This article is about the British comedian Peter Cook, for the architect, see Peter Cook (architect)
Peter Edward Cook (November 17, 1937 - January 9, 1995) was a British satirist, writer and comedian who is widely regarded as the father of the British satire boom of the 1960s. He is closely associated with an anti-establishment style of comedy that emerged in the late 1950s in the depths of the Cold War.

Cook was himself 'establishment' educated, at Radley and Pembroke College, Cambridge where he read French and German, and it was at the latter that he first performed and wrote comedy sketches as a member of the Cambridge Footlights.

On graduation, he wrote professionally for Kenneth Williams for whom he created the famous "One legged Tarzan" sketch, before finding fame in his own right as a star of the satirical stage show, Beyond the Fringe, with Jonathan Miller, Alan Bennett and Dudley Moore.

With his star firmly in the ascendant he opened The Establishment Club in Soho which allowed him to associate with the big stars of the day. He became a friend and supporter of Australian comedian and actor Barry Humphries, who began his British career at the Establishment Club, and Dudley Moore's acclaimed jazz trio (which included Australian-born drummer Chris Karan ) played there regularly for many years in the Sixties.
● ● ● ● ●
_Questions to answer_:
**a)** Decide whether each statement agrees with the passage on Peter Cook, answering yes or no and quoting the exact words of the passage that settle it: (i) Cook studied French and German at Pembroke College, Cambridge; (ii) Cook wrote the "One legged Tarzan" sketch for Dudley Moore; (iii) Cook opened The Establishment Club in Cambridge.
**b)** Extend the passage on Peter Cook, picking up right after its final sentence.
The material placed after the passage on Peter Cook has no role here.

_Given material_:
● ● ● ● ●
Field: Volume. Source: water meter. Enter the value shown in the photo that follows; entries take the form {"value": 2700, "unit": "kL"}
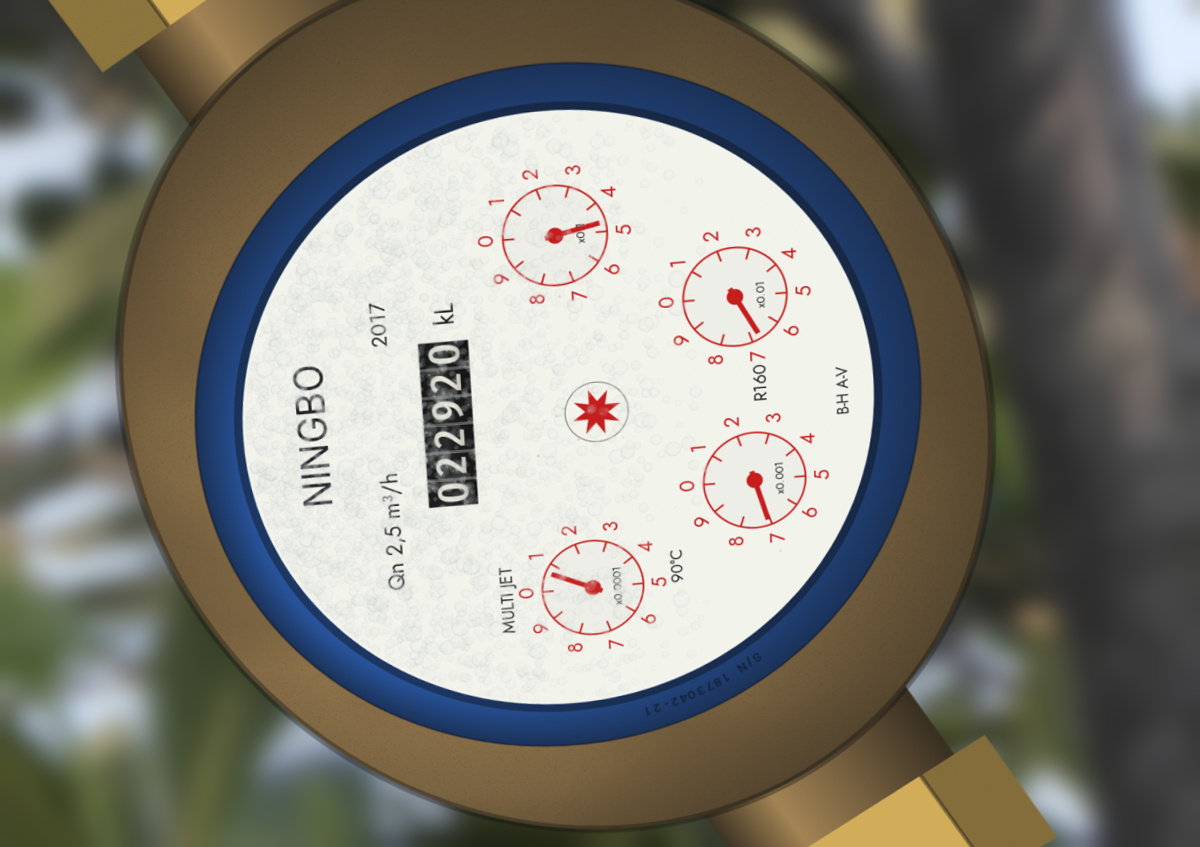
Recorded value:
● ● ● ● ●
_Results_:
**a)**
(i) Yes: "Pembroke College, Cambridge where he read French and German"
(ii) No: "he wrote professionally for Kenneth Williams"
(iii) No: "he opened The Establishment Club in Soho"

**b)**
In 1962 the BBC commissioned a pilot for a television series of satirical sketches based on The Establishment Club but it was not picked up straight away and Cook and the other regulars went to New York for a year. When he returned Cook discovered that the pilot had been refashioned as That Was The Week That Was and had made a star out of David Frost. The 1960s satire boom was coming to a close and Cook quipped that Britain would "sink into the sea under the weight of its own giggling".

Cook married the socially connected Wendy Snowden in 1963 with whom he had two daughters. The marriage ended in divorce in 1970 due to Cook's various affairs.

Working with others such as Eleanor Bron, John Bird, and John Fortune, he broadened the scope of television comedy and pushed out the hitherto restricted boundaries of the BBC.

Peter Cook's first regular television spot was on Granada_Television's Braden Beat with Bernard Braden , where he featured perhaps his most enduring comic character, the static, dour, and monotone E. L. Wisty.

His comedy partnership with Dudley Moore, led to the popular and critically feted television show Not Only... But Also. Using few props, and with musical interludes performed by Moore, they created a new style of dry absurdist televison which found a place in the mainstream. Here Cook showcased characters like Sir Arthur Streeb-Greebling and Pete and Dud. Other memorable sketches include "Superthunderstingcar", a send-up of the popular Gerry Anderson marionette TV shows and Cook's parody of film star Greta Garbo.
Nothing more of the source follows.